Recently my husband and I were honoured to become the godparents to our second godson, for me it is such a wonderful and special moment and am always proud to tell people stories about my godsons.

I know that people don’t always choose the title of godparent, they use others like mentor, or Guardian. It used to be that the godparent was part of the christian faith, and was responsible for overseeing the religious education for the child and caring for the child if they were orphaned. Nowadays it is not all about religion, it is about the people that the parents choose to take an interest in the child’s upbringing and personal development. It is not as often the people the parents choose if something were to happen to them. This needs to be stated in the parents will.

In this day and age what do we expect of a godparent? I posed this question to a few people lately and got various answers. Some of the people I spoke to told me that they don’t know who their god parents are, they are people that their parents used to be friends with. They are no longer friends with the parents and no longer in the life of the child.  A lot of people that I spoke with chose siblings for the god parents of their children for that reason. Others chose multiple people, and some long time friends that had already been in their lives for countless years.
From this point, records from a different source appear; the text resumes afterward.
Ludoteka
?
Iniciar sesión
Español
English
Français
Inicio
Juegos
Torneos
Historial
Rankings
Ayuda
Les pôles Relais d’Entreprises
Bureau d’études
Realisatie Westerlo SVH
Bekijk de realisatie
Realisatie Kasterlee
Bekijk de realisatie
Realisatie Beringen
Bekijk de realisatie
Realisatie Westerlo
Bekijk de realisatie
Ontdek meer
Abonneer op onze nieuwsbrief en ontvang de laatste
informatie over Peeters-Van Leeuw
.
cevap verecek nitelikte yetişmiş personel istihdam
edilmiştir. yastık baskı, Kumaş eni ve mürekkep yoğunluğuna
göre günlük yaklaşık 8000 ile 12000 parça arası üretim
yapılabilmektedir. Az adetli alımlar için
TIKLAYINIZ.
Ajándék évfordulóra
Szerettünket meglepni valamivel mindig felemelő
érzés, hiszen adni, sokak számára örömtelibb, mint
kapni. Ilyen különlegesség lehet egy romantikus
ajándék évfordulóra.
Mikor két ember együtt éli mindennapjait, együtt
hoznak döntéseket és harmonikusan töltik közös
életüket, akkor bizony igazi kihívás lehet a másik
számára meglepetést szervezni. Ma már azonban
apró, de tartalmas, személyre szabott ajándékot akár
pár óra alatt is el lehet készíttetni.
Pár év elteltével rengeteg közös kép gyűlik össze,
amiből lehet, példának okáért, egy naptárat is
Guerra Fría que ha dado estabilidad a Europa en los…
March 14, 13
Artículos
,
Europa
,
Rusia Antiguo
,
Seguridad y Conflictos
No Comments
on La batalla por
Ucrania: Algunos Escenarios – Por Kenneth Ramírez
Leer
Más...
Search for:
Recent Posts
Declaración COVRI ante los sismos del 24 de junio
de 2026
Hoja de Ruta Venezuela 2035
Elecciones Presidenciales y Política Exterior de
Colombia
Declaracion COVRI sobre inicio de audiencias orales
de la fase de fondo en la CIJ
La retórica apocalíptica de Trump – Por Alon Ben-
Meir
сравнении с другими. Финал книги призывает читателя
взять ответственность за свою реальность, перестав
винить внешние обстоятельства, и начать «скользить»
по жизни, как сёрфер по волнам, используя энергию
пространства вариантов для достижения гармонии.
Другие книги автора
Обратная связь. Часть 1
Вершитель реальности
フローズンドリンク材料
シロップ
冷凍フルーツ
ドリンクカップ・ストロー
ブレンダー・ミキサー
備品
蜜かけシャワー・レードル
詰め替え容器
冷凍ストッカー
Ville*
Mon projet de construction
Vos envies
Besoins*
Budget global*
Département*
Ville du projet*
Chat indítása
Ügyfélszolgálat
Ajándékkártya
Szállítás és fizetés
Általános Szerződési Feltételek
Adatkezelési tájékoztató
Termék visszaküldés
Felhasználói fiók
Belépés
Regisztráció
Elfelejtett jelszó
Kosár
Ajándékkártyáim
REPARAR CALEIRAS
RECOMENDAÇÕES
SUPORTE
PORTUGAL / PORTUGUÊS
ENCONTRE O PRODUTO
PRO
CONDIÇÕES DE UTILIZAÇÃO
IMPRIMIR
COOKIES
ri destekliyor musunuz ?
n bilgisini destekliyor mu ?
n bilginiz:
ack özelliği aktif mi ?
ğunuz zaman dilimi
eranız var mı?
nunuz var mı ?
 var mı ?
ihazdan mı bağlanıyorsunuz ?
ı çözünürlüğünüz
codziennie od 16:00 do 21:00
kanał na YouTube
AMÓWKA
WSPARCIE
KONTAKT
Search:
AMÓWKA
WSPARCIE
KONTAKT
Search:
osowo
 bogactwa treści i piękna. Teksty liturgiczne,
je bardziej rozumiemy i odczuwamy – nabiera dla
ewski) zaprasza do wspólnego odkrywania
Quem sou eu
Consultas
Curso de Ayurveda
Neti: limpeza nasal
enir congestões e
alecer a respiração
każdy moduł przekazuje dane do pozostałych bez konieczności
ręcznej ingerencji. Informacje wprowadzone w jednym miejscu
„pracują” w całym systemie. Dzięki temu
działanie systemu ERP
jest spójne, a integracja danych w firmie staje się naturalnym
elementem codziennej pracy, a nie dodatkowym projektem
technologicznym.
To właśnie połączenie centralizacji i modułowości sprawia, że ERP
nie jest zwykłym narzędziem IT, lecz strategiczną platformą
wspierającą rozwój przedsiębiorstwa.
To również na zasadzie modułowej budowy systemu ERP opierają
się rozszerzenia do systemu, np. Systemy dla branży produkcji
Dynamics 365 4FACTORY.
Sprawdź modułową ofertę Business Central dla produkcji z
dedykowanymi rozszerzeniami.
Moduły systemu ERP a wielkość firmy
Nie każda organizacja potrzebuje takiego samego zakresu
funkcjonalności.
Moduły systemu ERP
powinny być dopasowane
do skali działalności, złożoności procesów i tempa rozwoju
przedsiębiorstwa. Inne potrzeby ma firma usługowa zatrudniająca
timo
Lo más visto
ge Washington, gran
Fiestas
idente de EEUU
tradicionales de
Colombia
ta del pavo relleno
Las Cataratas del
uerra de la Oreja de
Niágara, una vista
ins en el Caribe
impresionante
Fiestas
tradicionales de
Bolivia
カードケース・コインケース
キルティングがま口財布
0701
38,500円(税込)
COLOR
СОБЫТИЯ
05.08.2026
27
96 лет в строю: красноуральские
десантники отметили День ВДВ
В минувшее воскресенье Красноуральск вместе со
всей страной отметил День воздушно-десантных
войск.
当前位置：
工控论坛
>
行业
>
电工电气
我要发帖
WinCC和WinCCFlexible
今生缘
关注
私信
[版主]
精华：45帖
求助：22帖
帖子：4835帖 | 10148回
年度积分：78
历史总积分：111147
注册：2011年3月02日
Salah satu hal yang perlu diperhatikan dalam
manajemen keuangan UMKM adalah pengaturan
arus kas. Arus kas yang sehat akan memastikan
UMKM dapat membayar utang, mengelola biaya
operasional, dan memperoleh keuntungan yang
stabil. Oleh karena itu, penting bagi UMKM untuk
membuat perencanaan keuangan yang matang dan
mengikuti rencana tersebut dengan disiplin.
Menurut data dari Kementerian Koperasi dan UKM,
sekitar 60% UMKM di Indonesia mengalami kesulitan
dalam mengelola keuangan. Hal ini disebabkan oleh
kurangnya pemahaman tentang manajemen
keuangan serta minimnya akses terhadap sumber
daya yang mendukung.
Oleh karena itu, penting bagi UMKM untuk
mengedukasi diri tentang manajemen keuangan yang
People that I spoke to said that the godparents that they have chosen for their child are not necessarily the people that they would want to raise their children if something happened to them.

I take being a god parent seriously. I think it is about being there for the child. Encouraging the child, and letting the child know that you are there for them. Allowing that child to know that they are loved and that they can come to you for help, advice and as a confidant. I know that the advice may not always be what the parent may give but sometimes this is a good thing to get different perspectives and  they can use you as a sounding board that might not be as emotionally invested in what they are asking about. I want to be the person in the life of my godsons that listens to them  when they speak and encouraging them, praising them when the do good things, reinforcing positive behaviour and teaching them right from wrong. I want them to know that they can come to me when ever they need to talk about anything, serious, funny, silly, any reason at all.

What do you think are the important roles of a godparent in the lives of their godchild? Are they the people that you want to raise your children if you were no longer around to do so?